Worth to turn on xmp or not?
Posted by Recagz@reddit | buildapc | View on Reddit | 14 comments
Hi everyone I'm trying to ask a question about the xmp xmp thing for the ram I'm new to pc and I'm watching videos what to do when you get one and they say turn on xmp but I see some people having issues I only have a entry level setup because I only play valo and pubg it runs good but I'm just curious if I can increase my fps more if I turn it on xmp specs is Ryzen 5 5600 and A520 motherboard and
Asus 1660 ti and 16gb of ram asking if I should turn it on or not because I'm a little bit scared if I get issues thanks any reply would help
lafsrt09@reddit
I have 32 gigs of Corsair vengeance ddr5 ram without XMP. The speed is 4,800 with XMP1 enabled. The speed is 6,000
Competitive_Owl_2096@reddit
Yes. There is no reason to not do it. It’s an easy way to get a boost of performance.
OfficeBaddie97@reddit
I get random blue screens when I do it
syunz@reddit
Shouldn't happen with matching pairs or single sticks. Either your ram is bad or your cpu memory controller is bad. You should be sending it back for warranty.
thundergoose24@reddit
I have never had xmp work at the speed the ram is advertised at. I’ve built numerous pcs and just turning xmp on has always giving me stability issues.
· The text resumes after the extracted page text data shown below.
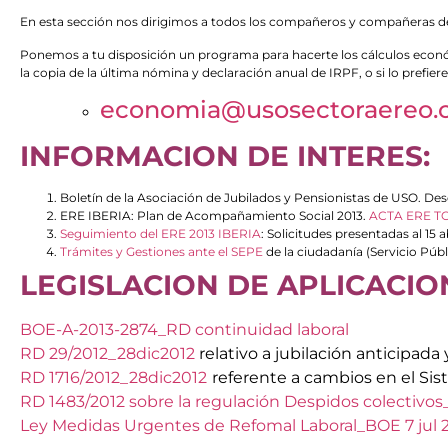
En esta sección nos dirigimos a todos los compañeros y compañeras del
Ponemos a tu disposición un programa para hacerte los cálculos econó
la copia de la última nómina y declaración anual de IRPF, o si lo prefie
economia@usosectoraereo
INFORMACION DE INTERES:
Boletín de la Asociación de Jubilados y Pensionistas de USO. De
ERE IBERIA:
Plan de Acompañamiento Social 2013.
ACTA ERE TCP
Seguimiento del ERE 2013 IBERIA
: Solicitudes presentadas al 15 ab
Trámites y Gestiones ante el SEPE
de la ciudadanía (Servicio Púb
LEGISLACION DE APLICACIO
BOE-A-2013-2874_RD continuidad laboral
RD 29/2012_28dic2012
relativo a jubilación anticipada y
RD 1716/2012_28dic2012
referente a cambios en el Si
RD 1483/2012 sobre la regulación Despidos colectivo
Ley Medidas Urgentes de Refomal Laboral_BOE 7 jul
Playing with the voltages a little fixes it most of the time.
You might get lucky and it just works for you though. Worth a shot.
Bottled_Void@reddit
You've looked at the QVL list of the motherboard, bought that specific stick of RAM and it's failed to perform to the tested speed?
Because it's not just the RAM speed, the motherboard has to support it.
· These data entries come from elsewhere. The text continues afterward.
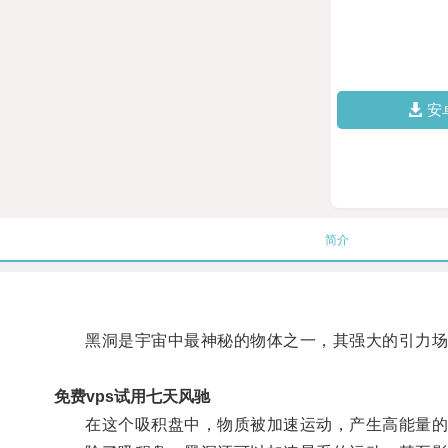
安
简介
黑洞是宇宙中最神秘的物体之一，其强大的引力场使
免费vps试用七天风驰
在这个吸积盘中，物质被加速运动，产生高能量的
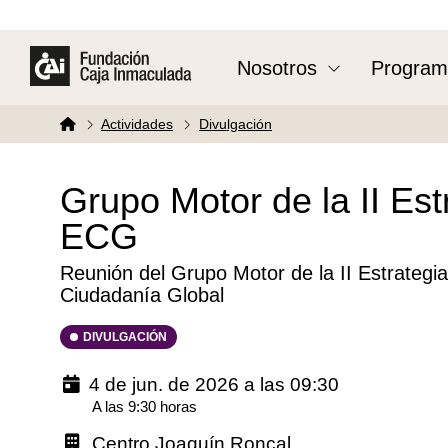
Nosotros
Program
Actividades
Divulgación
Grupo Motor de la II Es
ECG
Reunión del Grupo Motor de la II Estrategi
Ciudadanía Global
DIVULGACIÓN
4 de jun. de 2026 a las 09:30
A las 9:30 horas
Centro Joaquín Roncal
okifyoudontremember@reddit
QVL lists are so limited and 9/10 you won't have a problem if it's an actual ram brand, even if it's not on there.
Updating your bios has been the fix for basically every ram stability problem I've seen in the DDR4/5 era though. I remember the early b450 era boards being especially bad for needing bios updates before any sort of XMP would stick.
HonchosRevenge@reddit
Zero reason not to unless you experience instability down the line. I had to turn it off about a year and a half after building my current rig. Didn’t do enough research on stick timing and bought something meh, too late to find out to swap it before prices cost me several organs. Maybe I’ll enable it again now that I’ve done a clean install and upgraded to Win 11 since then.
dsanen@reddit
I find it board depending, I always get asus tuf on intel because I can get xmp to work reliably. But I don’t see impressive gains over jedec in everything after turning it on. This is the reason I did not switch to ddr5, I find that average ddr4 ram performed just as good as average ddr5.
But maybe in the future you will have really fast, super dense ddr5 sticks, and that will make a bigger difference, as much as when you compare the slowest and oldest ddr4 sticks vs the newest, and maybe see like faster editing in photoshop, or less stutters in games.
I am not a benchmarker either, I just notice that if I change my cpu to a faster one, and left the same ram, I can immediately notice performance being better. But if I use jedec or xmp, I have to pay attention to see the advantage.
ZwhGCfJdVAy558gD@reddit
It won't make a huge difference, but if you have paid for faster RAM you might as well use it. I'd recommend to run a full pass of Memtest86+ to make sure it's stable.
Naerven@reddit
Yes always try it.
Miso122@reddit
Turn it on. If you'll have stability issues, just turn it back off the same way you turned it on.
MarcusAurelius68@reddit
Or - turn it on (as it’s the “easy” button) and if there are issues manually adjust lower until it’s stable.
Miso122@reddit
If that's something he's willing to try, absolutely!